Start of EXERCISE MATERIALS

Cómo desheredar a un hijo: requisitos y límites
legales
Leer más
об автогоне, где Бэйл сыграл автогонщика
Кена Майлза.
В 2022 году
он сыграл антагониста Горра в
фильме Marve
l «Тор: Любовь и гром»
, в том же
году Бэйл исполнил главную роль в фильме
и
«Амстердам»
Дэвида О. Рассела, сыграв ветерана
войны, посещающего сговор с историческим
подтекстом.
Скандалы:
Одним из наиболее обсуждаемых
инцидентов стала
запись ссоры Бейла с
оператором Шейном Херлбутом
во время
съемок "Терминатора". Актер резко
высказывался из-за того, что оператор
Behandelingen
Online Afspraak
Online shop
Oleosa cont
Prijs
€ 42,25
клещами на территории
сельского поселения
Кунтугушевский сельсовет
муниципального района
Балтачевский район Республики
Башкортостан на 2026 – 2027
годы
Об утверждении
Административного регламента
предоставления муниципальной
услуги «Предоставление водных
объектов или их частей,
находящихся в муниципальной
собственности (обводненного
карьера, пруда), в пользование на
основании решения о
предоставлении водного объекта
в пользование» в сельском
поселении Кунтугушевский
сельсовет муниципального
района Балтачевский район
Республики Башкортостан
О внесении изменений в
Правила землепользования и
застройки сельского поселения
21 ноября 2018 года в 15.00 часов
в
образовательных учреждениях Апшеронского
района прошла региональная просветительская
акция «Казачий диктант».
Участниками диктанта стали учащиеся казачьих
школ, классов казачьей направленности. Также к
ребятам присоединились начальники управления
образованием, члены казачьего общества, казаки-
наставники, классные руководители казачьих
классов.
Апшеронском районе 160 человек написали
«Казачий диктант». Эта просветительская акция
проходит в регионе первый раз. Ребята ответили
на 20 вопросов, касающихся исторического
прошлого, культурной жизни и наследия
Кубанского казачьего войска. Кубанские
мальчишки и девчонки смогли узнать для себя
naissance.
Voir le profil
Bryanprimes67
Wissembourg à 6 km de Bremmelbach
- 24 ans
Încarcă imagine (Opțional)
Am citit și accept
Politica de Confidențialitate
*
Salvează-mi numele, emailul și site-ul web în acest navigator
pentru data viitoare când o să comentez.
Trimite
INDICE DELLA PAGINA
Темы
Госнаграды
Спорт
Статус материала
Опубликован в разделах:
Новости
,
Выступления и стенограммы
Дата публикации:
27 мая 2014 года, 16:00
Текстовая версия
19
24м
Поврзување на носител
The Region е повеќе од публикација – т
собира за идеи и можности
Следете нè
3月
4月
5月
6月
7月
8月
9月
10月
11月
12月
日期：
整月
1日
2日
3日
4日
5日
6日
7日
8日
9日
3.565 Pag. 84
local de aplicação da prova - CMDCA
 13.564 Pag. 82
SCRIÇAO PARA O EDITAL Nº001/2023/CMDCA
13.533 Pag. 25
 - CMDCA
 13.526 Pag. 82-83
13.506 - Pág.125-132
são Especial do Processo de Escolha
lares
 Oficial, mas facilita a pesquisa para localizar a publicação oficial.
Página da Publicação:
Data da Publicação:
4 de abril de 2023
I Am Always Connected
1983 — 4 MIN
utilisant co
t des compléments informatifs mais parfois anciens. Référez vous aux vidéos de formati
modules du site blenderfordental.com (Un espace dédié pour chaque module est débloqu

End of EXERCISE MATERIALS

### [EXERCISE AIM]
Line by line, the data should be returned exactly as written.

### [EXERCISE OUTPUT]
Cómo desheredar a un hijo: requisitos y límites
legales
Leer más
об автогоне, где Бэйл сыграл автогонщика
Кена Майлза.
В 2022 году
он сыграл антагониста Горра в
фильме Marve
l «Тор: Любовь и гром»
, в том же
году Бэйл исполнил главную роль в фильме
и
«Амстердам»
Дэвида О. Рассела, сыграв ветерана
войны, посещающего сговор с историческим
подтекстом.
Скандалы:
Одним из наиболее обсуждаемых
инцидентов стала
запись ссоры Бейла с
оператором Шейном Херлбутом
во время
съемок "Терминатора". Актер резко
высказывался из-за того, что оператор
Behandelingen
Online Afspraak
Online shop
Oleosa cont
Prijs
€ 42,25
клещами на территории
сельского поселения
Кунтугушевский сельсовет
муниципального района
Балтачевский район Республики
Башкортостан на 2026 – 2027
годы
Об утверждении
Административного регламента
предоставления муниципальной
услуги «Предоставление водных
объектов или их частей,
находящихся в муниципальной
собственности (обводненного
карьера, пруда), в пользование на
основании решения о
предоставлении водного объекта
в пользование» в сельском
поселении Кунтугушевский
сельсовет муниципального
района Балтачевский район
Республики Башкортостан
О внесении изменений в
Правила землепользования и
застройки сельского поселения
21 ноября 2018 года в 15.00 часов
в
образовательных учреждениях Апшеронского
района прошла региональная просветительская
акция «Казачий диктант».
Участниками диктанта стали учащиеся казачьих
школ, классов казачьей направленности. Также к
ребятам присоединились начальники управления
образованием, члены казачьего общества, казаки-
наставники, классные руководители казачьих
классов.
Апшеронском районе 160 человек написали
«Казачий диктант». Эта просветительская акция
проходит в регионе первый раз. Ребята ответили
на 20 вопросов, касающихся исторического
прошлого, культурной жизни и наследия
Кубанского казачьего войска. Кубанские
мальчишки и девчонки смогли узнать для себя
naissance.
Voir le profil
Bryanprimes67
Wissembourg à 6 km de Bremmelbach
- 24 ans
Încarcă imagine (Opțional)
Am citit și accept
Politica de Confidențialitate
*
Salvează-mi numele, emailul și site-ul web în acest navigator
pentru data viitoare când o să comentez.
Trimite
INDICE DELLA PAGINA
Темы
Госнаграды
Спорт
Статус материала
Опубликован в разделах:
Новости
,
Выступления и стенограммы
Дата публикации:
27 мая 2014 года, 16:00
Текстовая версия
19
24м
Поврзување на носител
The Region е повеќе од публикација – т
собира за идеи и можности
Следете нè
3月
4月
5月
6月
7月
8月
9月
10月
11月
12月
日期：
整月
1日
2日
3日
4日
5日
6日
7日
8日
9日
3.565 Pag. 84
local de aplicação da prova - CMDCA
 13.564 Pag. 82
SCRIÇAO PARA O EDITAL Nº001/2023/CMDCA
13.533 Pag. 25
 - CMDCA
 13.526 Pag. 82-83
13.506 - Pág.125-132
são Especial do Processo de Escolha
lares
 Oficial, mas facilita a pesquisa para localizar a publicação oficial.
Página da Publicação:
Data da Publicação:
4 de abril de 2023
I Am Always Connected
1983 — 4 MIN
utilisant co
t des compléments informatifs mais parfois anciens. Référez vous aux vidéos de formati
modules du site blenderfordental.com (Un espace dédié pour chaque module est débloqu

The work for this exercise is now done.